++++ Source document ++++

Plantar Fasciitis

  • October 31, 2018

Plantar Fasciitis

PlantarJamila Rawlings Logan, MSPT

It started with that morning when you awakened from your sleep to walk to the restroom. The pain in your foot was dull or sharp but definitely not how you felt the day before. As you continued to get ready for the morning, you noticed the pain in your foot was much less intense or non-existent and proceeded with your day. Later in the day you noticed that your foot hurt again getting up to walk after sitting for a long period. Now it seems that this pattern of pain is happening daily and you may have allowed this pain to go on untreated for months. Finally, you have had enough and decide to see your doctor or the physical therapist and they have told you that you are suffering with a common foot condition called Plantar Fasciitis.

Plantar fasciitis is a condition of repetitive injury to the plantar fascia of the foot. You may feel the pain in the center of the heel or close to the arch on the bottom of your foot with touch and with walking. The plantar fascia is a thick fibrous band of tissue or ligament on the bottom of the foot that spans from the heel (calcaneus bone), crosses over the arch, and attaches to the base of the bones of the toes. The plantar fascia works to give support to the arch of the foot and absorb the shock, dampening the compressive force of the ground with the foot, during the activities of standing, walking, and running. When the foot experiences excessive pressure repetitively, it leads to the inflammation and deterioration of the plantar fascia causing pain. The true depth of plantar fasciitis is complex but the common causes of this condition are being overweight, occupations that require a lot of standing or walking, having high arches or flat arches, and running. It is most prevalent in active men and women between the ages of 40 and 70.

++++ Extracted entries ++++

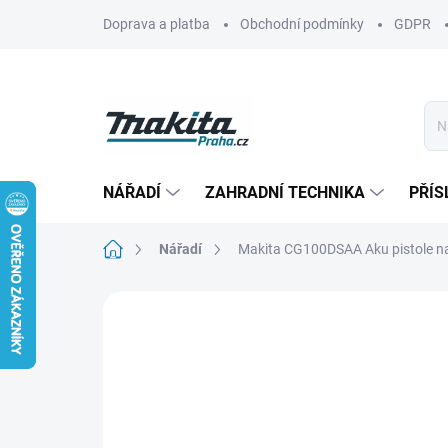
Přejít
Doprava a platba
Obchodní podmínky
GDPR
na
obsah
NÁŘADÍ
ZAHRADNÍ TECHNIKA
PŘÍS
Domů
Nářadí
Makita CG100DSAA Aku pistole na
Neohodnoceno
Podrobnosti hodn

++++

§ What to do:
a. According to the plantar fasciitis article, in which age range is the condition most common?
b. Write the next part of the plantar fasciitis article, starting after its last sentence.

§ Written answers:
a. It is most prevalent in active men and women between the ages of 40 and 70.

b.
Improving the symptoms of plantar fasciitis can be remedied in various ways. One of the best ways to improve as well as prevent symptoms is to stretch the plantar fascia, calf muscles, and achilles tendon as soon as possible. Your doctor may prescribe an anti-inflammatory medication such as Advil, Motrin, or Ibuprofen that will work with your body to reduce the inflammation of the plantar fascia as well as reduce your pain. The medicine alone will not change the underlying damage to the fascia. It is important that you rest and decrease the stress to which the plantar fascia is subjected as much as possible. Another option for treating plantar fasciitis is to wear a night splint that maintains the foot in a dorsiflexed (toes toward the shin) while you sleep and reduces the pain with your first steps in the morning. Don’t forget to stretch after removing the splint! Along with these options, you should consider purchasing or being fitted for foot orthotics. Orthotics are used to support the arch of the foot and reduce excess stress and strain to the bones, tendons, ligaments, and muscles of the foot and ankle. Last but not least, is using ice therapy to the affected area. Using ice directly to the area or a frozen water bottle to roll the foot over is a great way to reduce the pain.

For some, home treatment and even the doctor prescribed medicine alone may not relieve your now chronic foot pain. The longer the symptoms go untreated or successfully managed, the pain can increase making standing and walking extremely challenging. This pain can then lead to pain in other areas such as the opposite foot, the Achilles tendon, the ankle (s), the knees, and the back. Physical therapy is one of the best ways to treat plantar fasciitis. Your physical therapist (PT) will prescribe stretches, a strengthening program for the muscles of the foot and ankle, work to improve your (gait) walking mechanics, and other pain reducing treatments to get you on the road to recovery. Sometimes, your PT will work simultaneously with your medical doctor’s prescribed anti-inflammatory regimen. The key to treating plantar fasciitis is PERSISTENCE!